这些河流古人认为它们通过地下都与黄河通连,是黄河的源头。人们认识河流有一个历史变化过程。从历代考证的注释中可以看出人们在认识上的延续与提高。

三、唐、宋有人否定河出昆仑,清人汪士铎力纠“重源说”

直至隋唐,有人考证这种说法是“纰缪,乃意度之”,并没有实地看见内陆河与积石河通流。

唐人杜佑《通典》和宋人欧阳《舆地广记》中,已考证出其中的错误。《通典》卷174:“《水经》所云河出昆仑者,宜出于《禹本纪》、《山海经》;所云南入葱岭及出于阗南山者,出于《汉书·西域传》,而郦道元都不详正……终是纰缪。”《舆地广记》卷16:“河出昆仑,自古说者皆失其实……(张)骞使大夏,见于阗、葱岭二河合流注蒲昌海,其水亭居,皆以为潜行地中,南出于积石为中国河。此乃意度之,非实见蒲昌海与积石河通流也。”

唐太宗贞观九年(公元635年),侯君集与李道宗奉命征吐谷浑,兵次星宿川(即星宿海)达柏海(即扎陵湖)望积石山,观赏河源。唐穆宗长庆元年(公元821年)刘元鼎奉使入蕃,途经河源区,得知河源出紫山(即今巴颜喀拉山)。

到元代正式派员勘察河源,至元十七年(1280年),世祖命荣禄公都实为招讨使,佩金虎符,往求河源,历时4个月,查明“二巨泽”,上溯星宿海,并绘河源图,这是最早的河源图。清代三次派员探测河源,均留下河源图与河源记(《黄河志》卷二第24页)。可见唐、元、至清官方已经确认了今河源。

可是唐、宋直到清代,文人学者写书时,引经据典,仍然有坚持“重源说”的,也有不同意“重源说”的,二说并存。例如实地考察过新疆的徐松,在其《汉书·西域传补注》中说:“罗布淖尔(按即蒲昌海)水,潜于地下,东南行千五百余里,至今敦煌县西六百余里之巴颜哈喇山麓,伏流始出。”此外如胡渭在《禹贡锥指》、董祐诚在《水经注图说残稿》中,也都仍持“重源”之说。

◆ 任务列表:
[A] 根据黄河河源一文，元世祖于至元十七年任命谁为招讨使前往寻求河源？
[B] 请原样照录黄河河源一文中从“直至隋唐,有人考证这种说法是”开始，一直到“源出紫山(即今巴颜喀拉山)。”为止的全部内容。

◆ 提取数据:
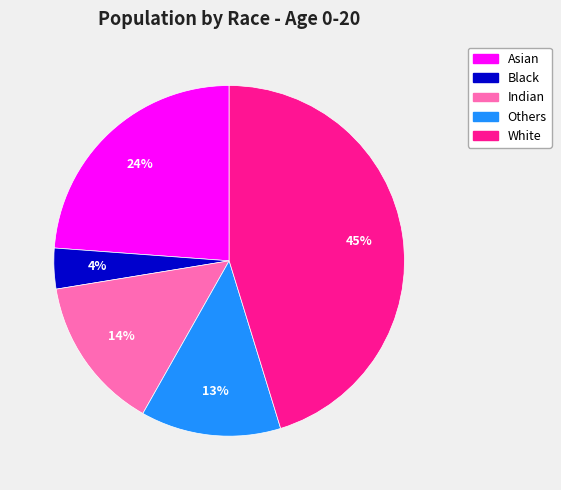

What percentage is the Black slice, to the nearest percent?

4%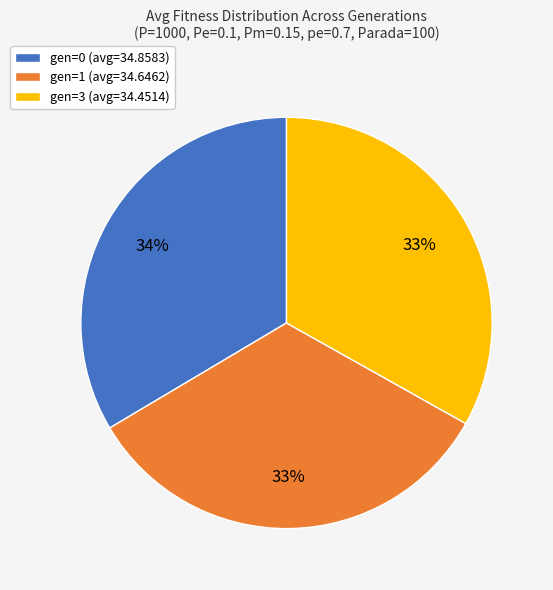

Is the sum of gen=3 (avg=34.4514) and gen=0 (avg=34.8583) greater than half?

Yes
* * *
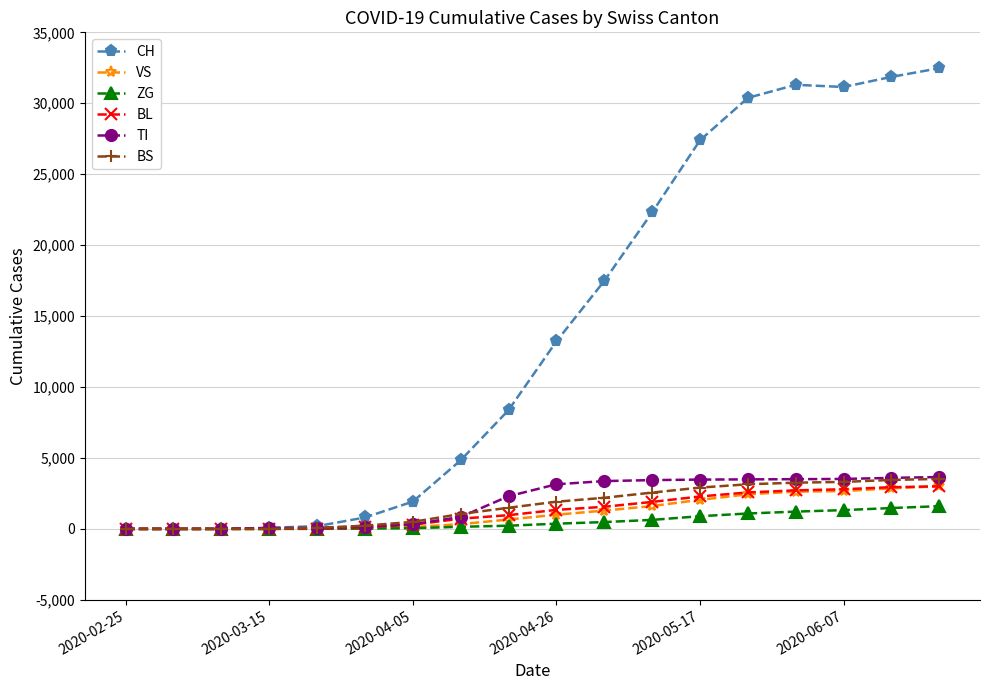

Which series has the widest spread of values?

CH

◆ 任务答案:
[A] 荣禄公都实。

[B]
直至隋唐,有人考证这种说法是“纰缪,乃意度之”,并没有实地看见内陆河与积石河通流。

唐人杜佑《通典》和宋人欧阳《舆地广记》中,已考证出其中的错误。《通典》卷174:“《水经》所云河出昆仑者,宜出于《禹本纪》、《山海经》;所云南入葱岭及出于阗南山者,出于《汉书·西域传》,而郦道元都不详正……终是纰缪。”《舆地广记》卷16:“河出昆仑,自古说者皆失其实……(张)骞使大夏,见于阗、葱岭二河合流注蒲昌海,其水亭居,皆以为潜行地中,南出于积石为中国河。此乃意度之,非实见蒲昌海与积石河通流也。”

唐太宗贞观九年(公元635年),侯君集与李道宗奉命征吐谷浑,兵次星宿川(即星宿海)达柏海(即扎陵湖)望积石山,观赏河源。唐穆宗长庆元年(公元821年)刘元鼎奉使入蕃,途经河源区,得知河源出紫山(即今巴颜喀拉山)。